Twenty-six years later, the landmark science fiction film has well and truly been canonized as a classic. It’s a movie that, as The Guardian’s Phelim O’Neill puts it, “refuses to become dated.”
And if you still haven’t seen it… where have you been?
The film follows Tetsuo and Kaneda – two biker punks in the William Gibson-inspired city of Neo Tokyo, in the year 2019. Not yet out of their teenage years, the boys’ lives are already a premature conclusion – die at the hands of some rival biker gang and become another anonymous stain on the road – or end up in jail. That is, until a chance encounter with a being beyond human.
His run-in with a grotesquely mutated child on a lonely stretch of dead highway leads Testuo to develop radically powerful telekinetic abilities. With his own insanity growing in tandem with his power, Tetsuo cuts a swathe through anything and everything that tries to stop his destructive advance through Neo Tokyo.
What is he so desperately trying to get to? To the voice in his head that calls him day and night, to the pain in his mind that won’t go away – to Akira.
== == ==
• Exercise A:
Answer these questions about the Akira passage, one line each:
(i) In what city and year does the film take place?
(ii) Who is quoted describing the film, and what phrase does he use?
(iii) What abilities does Tetsuo develop after his encounter on the highway?
• Exercise B: Write the next paragraph of the Akira passage, picking up after its closing line.
== == ==
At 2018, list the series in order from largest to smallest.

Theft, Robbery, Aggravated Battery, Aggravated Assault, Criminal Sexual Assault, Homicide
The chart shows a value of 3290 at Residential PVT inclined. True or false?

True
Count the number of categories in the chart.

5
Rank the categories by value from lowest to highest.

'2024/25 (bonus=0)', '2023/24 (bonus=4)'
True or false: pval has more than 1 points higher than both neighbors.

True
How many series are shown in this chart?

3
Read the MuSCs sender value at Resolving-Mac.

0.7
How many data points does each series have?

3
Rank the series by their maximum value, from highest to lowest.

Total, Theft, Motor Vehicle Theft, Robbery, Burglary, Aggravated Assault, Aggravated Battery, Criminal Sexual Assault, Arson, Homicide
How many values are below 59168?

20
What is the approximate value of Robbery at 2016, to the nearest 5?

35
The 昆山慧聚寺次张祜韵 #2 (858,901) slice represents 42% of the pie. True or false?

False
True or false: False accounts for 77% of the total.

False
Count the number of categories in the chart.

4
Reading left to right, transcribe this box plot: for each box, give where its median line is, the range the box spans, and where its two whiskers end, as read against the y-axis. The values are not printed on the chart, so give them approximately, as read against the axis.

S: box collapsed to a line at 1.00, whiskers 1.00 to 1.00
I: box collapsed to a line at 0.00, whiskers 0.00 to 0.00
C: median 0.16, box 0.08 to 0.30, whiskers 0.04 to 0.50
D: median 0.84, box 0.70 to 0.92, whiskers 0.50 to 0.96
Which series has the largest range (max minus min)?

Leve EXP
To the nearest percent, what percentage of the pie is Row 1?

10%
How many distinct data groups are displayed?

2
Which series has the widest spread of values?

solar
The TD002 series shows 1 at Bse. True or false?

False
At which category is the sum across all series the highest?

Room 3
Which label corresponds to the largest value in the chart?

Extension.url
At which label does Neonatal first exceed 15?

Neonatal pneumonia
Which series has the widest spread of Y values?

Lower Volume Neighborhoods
== == ==
• Result A:
(i) Neo Tokyo, in the year 2019.
(ii) Phelim O'Neill of The Guardian, who says the film "refuses to become dated."
(iii) Radically powerful telekinetic abilities.

• Result B:
With Akira, you get two narrative styles in one. A grounded, plot-driven Cyberpunk adventure and an Evangelion-style philoso-dream.
The film starts off a coming of age story with a hard science fiction backdrop. The first half is all about Kaneda and Testuo’s friendship, their gang, their bikes, and their girls. It’s a violent tale of troubled youth, punctured by a little humour, an apocalypse story, and the creeping tendrils of the film’s own brand of techno-mysticism.
It’s that mysticism, that Cyberpunk philosophy, that envelopes the second half. Toward the final act, the previously hard plotlines of Kaneda’s girl-chasing adventures in domestic terrorism, Testuo’s jealousy issues and the dystopian government’s psychic child experiments begin to drift away. They eventually give way entirely to a metaphor filled, dream-like treatise on … the end of the world? Man as God? Technology vs spirit? Who knows really.
You can interpret the ending (which I won’t give away here) in any way you choose – it’s certainly vague enough. You could even decide to switch your brain off and simply enjoy all those cool laser bazookas and Dragonball Z style power fights. There’s no wrong way to watch it.
However you choose to experience Akira, there’s one thing I’m certain of — your first time watching will not be your last.
Akira was made during what I’d consider the pinnacle of cell animation in Japan – the late 1980s and early 1990s. With the exception of a few specific studios and animators (Miyazaki’s Studio Ghibli, for example), animation in Japan would never again reach the same levels of detail, fluidity, skill and beauty it did in that decade before the millennium.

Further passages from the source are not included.